Work instruction: Only the lines from the one with "fx_px: 1723" to the end of the data, both ends included, should be output, exactly as they stand and without pictures.

Data shown:
= Beginning of Section =

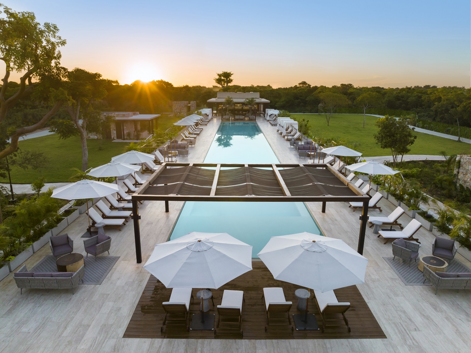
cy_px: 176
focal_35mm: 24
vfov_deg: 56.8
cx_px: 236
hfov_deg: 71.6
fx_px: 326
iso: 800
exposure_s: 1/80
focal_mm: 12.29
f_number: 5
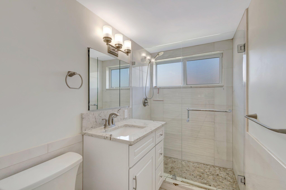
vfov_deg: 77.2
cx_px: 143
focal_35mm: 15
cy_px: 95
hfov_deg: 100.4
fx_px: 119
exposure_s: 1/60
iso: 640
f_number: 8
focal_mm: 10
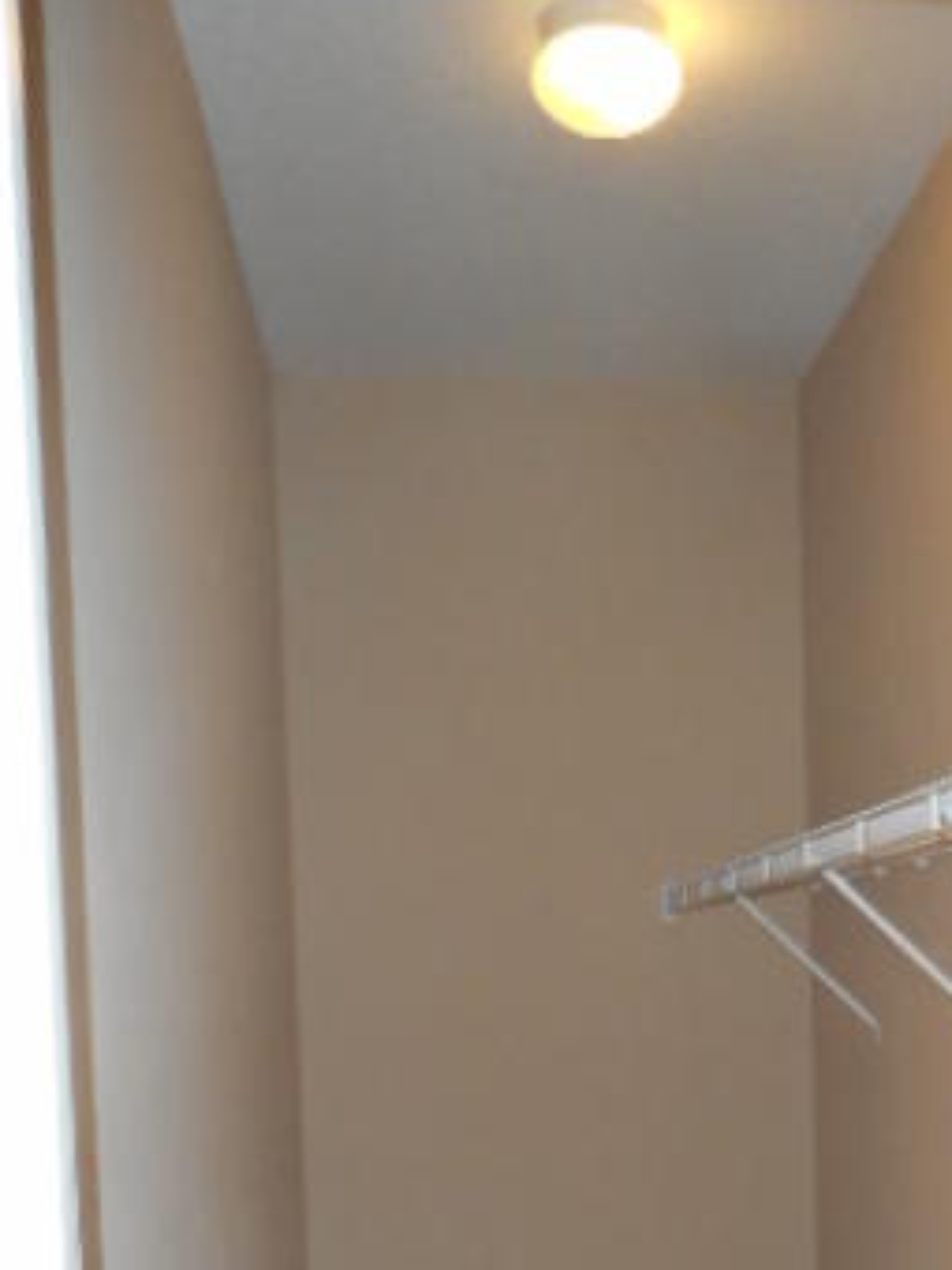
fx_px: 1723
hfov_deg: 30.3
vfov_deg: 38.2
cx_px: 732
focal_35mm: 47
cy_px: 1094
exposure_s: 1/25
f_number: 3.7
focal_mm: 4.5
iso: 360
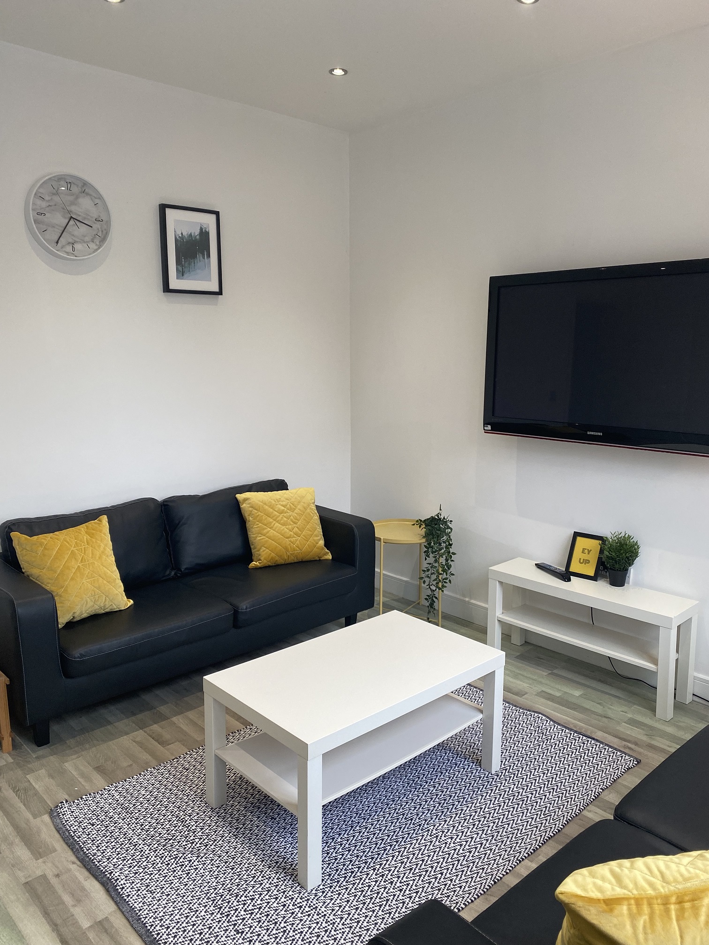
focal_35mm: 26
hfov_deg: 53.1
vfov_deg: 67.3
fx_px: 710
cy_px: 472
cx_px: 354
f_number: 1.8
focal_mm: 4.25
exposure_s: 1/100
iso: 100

= End of Section =

Solution for this problem:
fx_px: 1723
hfov_deg: 30.3
vfov_deg: 38.2
cx_px: 732
focal_35mm: 47
cy_px: 1094
exposure_s: 1/25
f_number: 3.7
focal_mm: 4.5
iso: 360
focal_35mm: 26
hfov_deg: 53.1
vfov_deg: 67.3
fx_px: 710
cy_px: 472
cx_px: 354
f_number: 1.8
focal_mm: 4.25
exposure_s: 1/100
iso: 100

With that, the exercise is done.